Global is the new local: Small businesses in Australia are going offshore

Recent research shows that 84% of Australian SMEs believe that their businesses will grow significantly over the next 12 months. This article will illustrate the factors and tools that paving the way for them to go global.

It is no secret that Australia is a nation of small and medium-sized enterprises (SMEs). SMEs contribute 57 per cent of our nation’s GDP and account for 67 per cent of total employment. The business landscape is changing for the benefit of SMEs, from policy recommendations that improve cashflow for SMEs, to free-trade agreements for the benefit of bilateral trade on all scales.

SMEs are aware of the opportunities and have a sunny outlook when it comes to business growth and cross-border trade. Recent research has shown that nine in 10 SMEs are confident that their imports or exports will either stay the same or increase over the next 12 months. In fact, cross-border trade contributes to business success, with half of the respondents stating that it accounts for over half of their businesses’ annual turnover.
While cross-border trade has a strong positive impact to business revenue, there is clear opportunity for SMEs to increase their export potential, with 91 per cent of businesses’ importing goods, while only 75 per cent are currently exporting goods.

Diversification opening new opportunities for SME trade

Australians SMEs remain optimistic about their business outlook. About five in six (84 per cent) SMEs surveyed believe that their business will grow significantly over next 12 months. So where is this optimism stemming from?
One compelling answer is that Australian SME export markets are highly diversified, reducing dependence on any one export region or market. While the current top three markets are New Zealand (34 per cent), China (28 per cent) and the United States (24 per cent), Australian SMEs are looking at new markets such as India and Germany (15 per cent respectively) and numerous markets within North Asia and South East Asia, such as Singapore (18 per cent), South Korea (17 per cent), Indonesia (14 per cent) and Hong Kong (12 per cent).
Recognising the opportunities available in different and new markets, and adjusting export levels to suit demand internationally ensures that SMEs are consistently maintaining a strong and stable revenue stream. This is further bolstered by continued positive perception of Australian products.

Brand Australia remains key

Australian products remain in high demand overseas, with almost half (49 per cen)t of respondents citing the perception of quality as one of key reasons, followed by good value of money (36 per cent). Australian-made goods have built a strong reputation, and SMEs tap into this point of differentiation to gain cut-through in a crowded marketplace. In fact, 93 per cent of respondents believe that Brand Australia matters for the economic success of our country. This conviction in Brand Australia is encouraging, and can only mean that both Australia as a country and our SMEs stand to gain as everyone contributes to the development of our nation’s brand and overall standing internationally. Whether it’s purchasing a vial of lavender essential oil, enjoying a bottle of Barossa Valley shiraz, or watching a large-scale Tourism Australia ad campaign, each interaction with an Australian experience or product will continue to create affinity for Australian goods with international markets.

Industry 4.0 for SMEs

Technology has made international trade easier, and the world a more accessible place for all. Beyond online marketplaces and social commerce, new technologies are constantly introduced to assist with the ease of doing business.

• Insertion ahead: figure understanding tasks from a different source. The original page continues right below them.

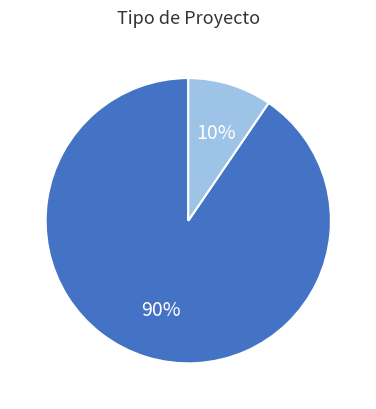

Is there a majority slice in this chart?

Yes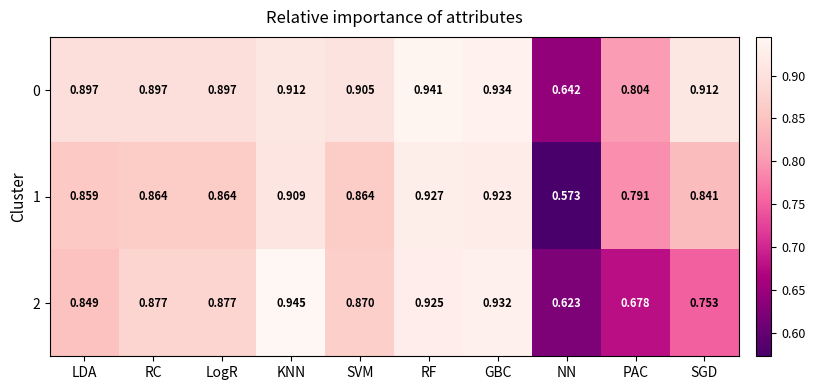

At how many categories does at least one series exceed 0?

10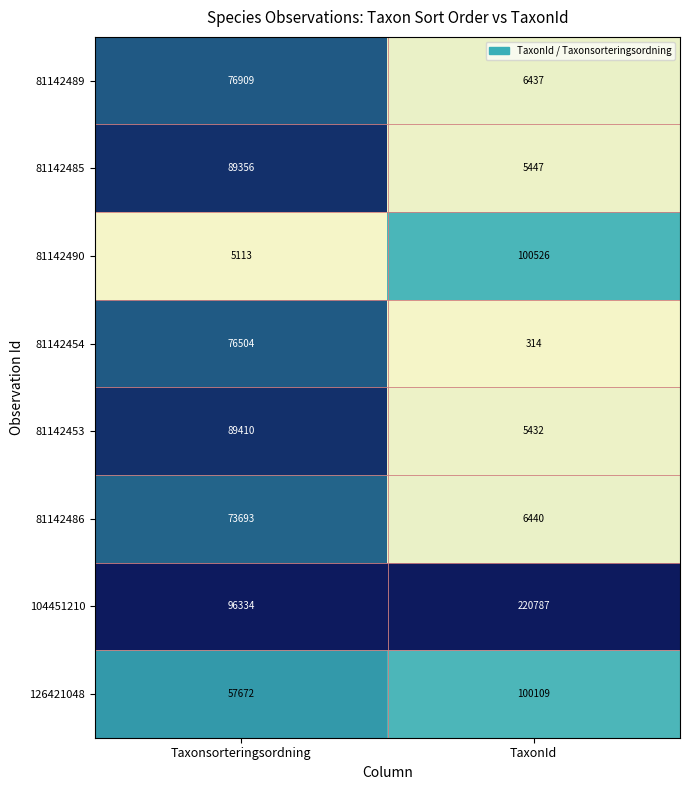

Which series has the largest total across all categories?

104451210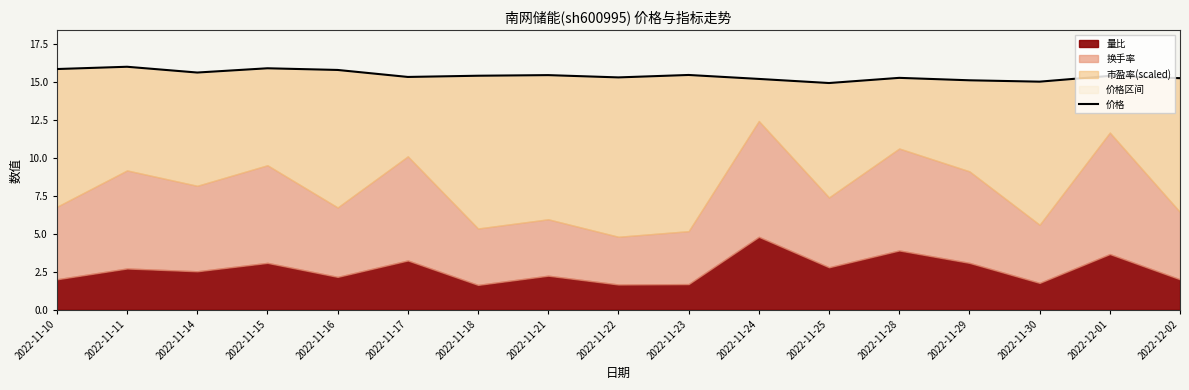

Count the number of values greater than 15.

15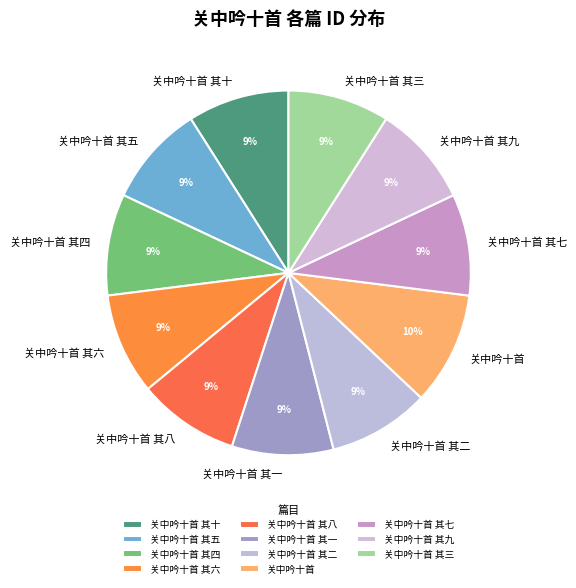

Approximately how many times larger is the value at 关中吟十首 其一 compared to 关中吟十首 其九?

1.0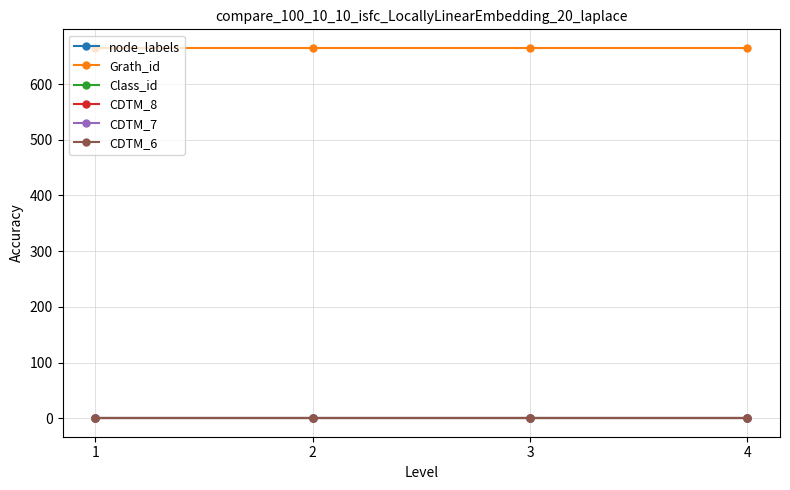

Is this an area chart (filled region under the line)?

No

Three in four (76 per cent) Australian SMEs have adopted new technologies in the last two years, and half (48 per cent) are expected to increase usage over the next 12 months, with the belief that it will reduce costs (41 per cent), speed up distribution (38 per cent) and give access to new markets (35 per cent).

Not surprisingly, mobile payments (42 per cent) is the most widely adopted technology by SMEs, while over a quarter (28 per cent) use automation and another 22 per cent use big data and analytics to support business opportunities. As SMEs continue to better understand the benefits technology can bring to their business, there is no doubt adoption will continue to increase.

Where certain technology might be too onerous for an SME to tackle, partners and suppliers can step in and deliver. For instance, blockchain is being investigated by the logistics trade to further assist in traceability and other potential efficiencies, which will benefit all cross-border businesses, small and large.

Old Challenges and New

With technology, the traditional challenges that Australian SMEs faced in doing business internationally, such as the lack of physical presence in export markets and language barriers, are today the least of their concerns.
Yet important challenges remain. 60 per cent of Australian SMEs worry over regulatory and compliance matters, followed by time resources and cash flow (60 per cent) and understanding international trade documents (59 per cent). Completely seamless and borderless international trade for SMEs remains some way off, but Australian SMEs clearly have the appetite and, increasingly, the tools to take on the world.